G. Edith’s Diary: Edith Howland’s apartment on Grove Street, where Cliffie tries to suffocate the family cat.

H. The Cry of the Owl: The apartment on East Eighty-second Street where Nickie Jurgen, Robert Forester’s pathological ex-wife, lives with her new husband. She hides Robert’s opponent, Greg Wyncoop, in a shabby hotel “off Fourth Avenue.” Fourth Avenue is also where Carol, at the end of The Price of Salt, gets a job in a furniture store.

I. The Tremor of Forgery: Howard Ingham’s apartment on “Fourth Street near Washington Square” where John Castlewood, the director of the film Howard is writing, kills himself.

J. Strangers on a Train, The Price of Salt, The Cry of the Owl, This Sweet Sickness, etc.: all novels in which the Holland Tunnel, the George Washington Bridge, the Port Authority Bus Station, and New York’s two train stations are featured.

K. “The Terrapin”: Victor, who murders his artist mother (and is given Pat’s childhood preferences in books), lives with his mother on Riverside Drive (on the Upper West Side, where the Highsmiths first lived in Manhattan), then on Third Avenue, in the vicinity of Mary and Stanley Highsmith’s last New York apartment.
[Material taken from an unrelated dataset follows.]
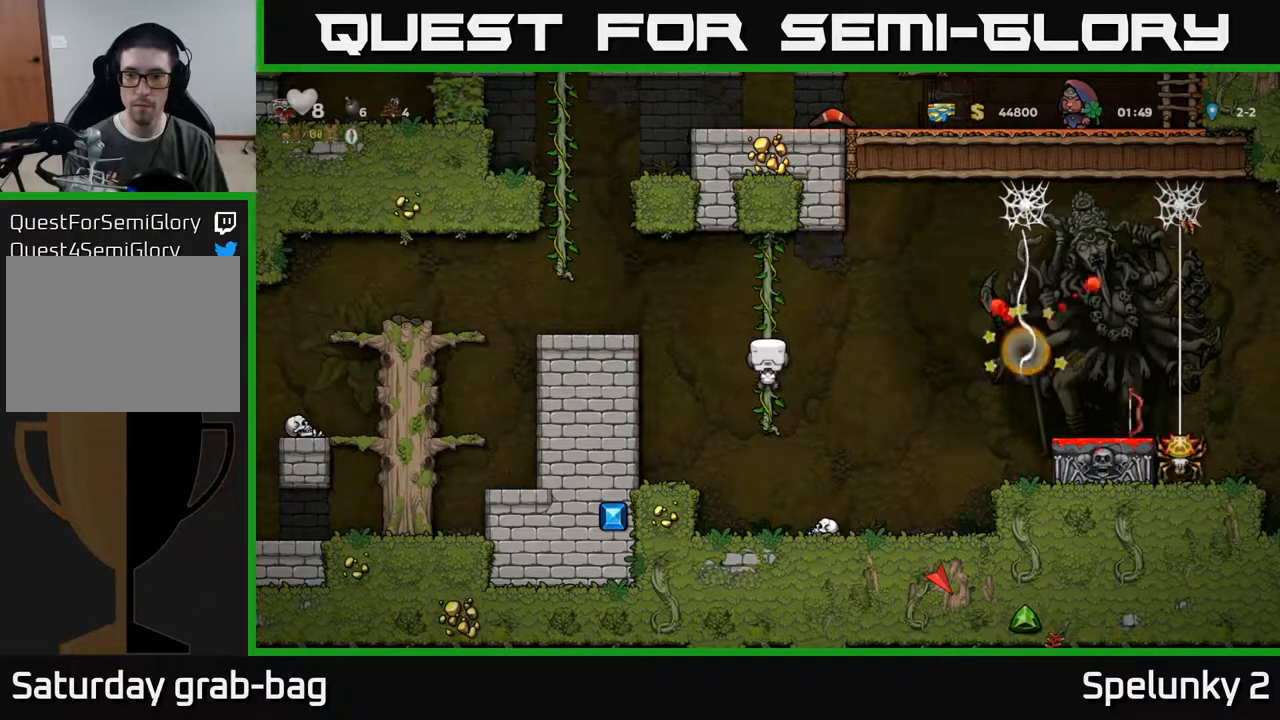
{"buttons": ["DPAD_DOWN"], "left_stick": "center", "right_stick": "center", "events": [[483, "DPAD_DOWN", "down"]]}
L. A Dog’s Ransom: Riverside Park, where Tina the poodle is kidnapped and killed. The dog’s owners, Greta and Ed, live nearby on West 106th Street.

    A Dog’s Ransom: 103rd Street and West End Avenue, where Kenneth Rowajinski, the poison-pen writer and dog killer, lives. It is the site of the Highsmiths’ first apartment in New York. York Avenue in the East Sixties: the ransom dropoff for the dog is near Pat’s first rented room in the East Sixties, and near the Julia Richman High School on East Sixty-seventh Street.

    A Dog’s Ransom: Astoria: Clarence Duhamel, the good cop, is brought up in Astoria, reading the authors Pat read: Krafft-Ebing, Freud, Dostoyevsky, and Proust. He also has Pat’s home subway stop, Ditmars—which she misspells in the novel. MacDougal Street in Greenwich Village is where he stays with his girlfriend.

    A Dog’s Ransom: Morton Street: the location of the apartment to which the dognapper Kenneth Rowajinski is released from Bellevue Hospital. He is killed there.

M. The Click of the Shutting: Gregory Bullick lives in a Greenwich Village loft with his father. His subway stop is Pat’s home stop when she was his age and living on Grove Street: the Christopher Street station at Sheridan Square.

N. “Blow It” (from The Black House): Jane Street, Harry Rowe’s apartment in Greenwich Village where he separately entertains the two women he can’t decide to marry.

O. “The Baby Spoon” (from Slowly, Slowly in the Wind): Faculty housing near Columbia University (Pat’s alma mater) where Claude Lamm, the pompous professor, is murdered by his former student, Winston, who steals his wife’s baby spoon. “Claude suspected that Winston had a vaguely homosexual attachment to him, and Claude had heard that homosexuals were apt to take something from someone they cared for.” Winston lives in a “genuine garret at the top of a brownstone in the West Seventies.”

P. “The Romantic” (from Mermaids on the Golf Course): West Fifty-fifth Street: location of the apartment where Isabel Crane takes care of her invalid mother.

Q. “The Network” (from Slowly, Slowly in the Wind): “Seventh Avenue and 53rd Street” along with “West 11th Street, Gramercy Park, even Yorkville”—all of them considered “hearts of the city” by a network of friends in Manhattan portrayed by Pat as part of the great scamming racket that is New York. The “East Village” is a place where blacks “cut your fingers off if they can’t get the rings off” easily.

R. “The Still Point of the Turning World”: Mrs. Robinson lives in the London Terrace Apartments on West Twenty-third Street. Philip and Dickie have their encounter in the little park on the West Side Highway.

S. “Notes from a Respectable Cockroach”: The Hotel Earle (Pat calls it the Hotel Duke) inspired this cockroach story.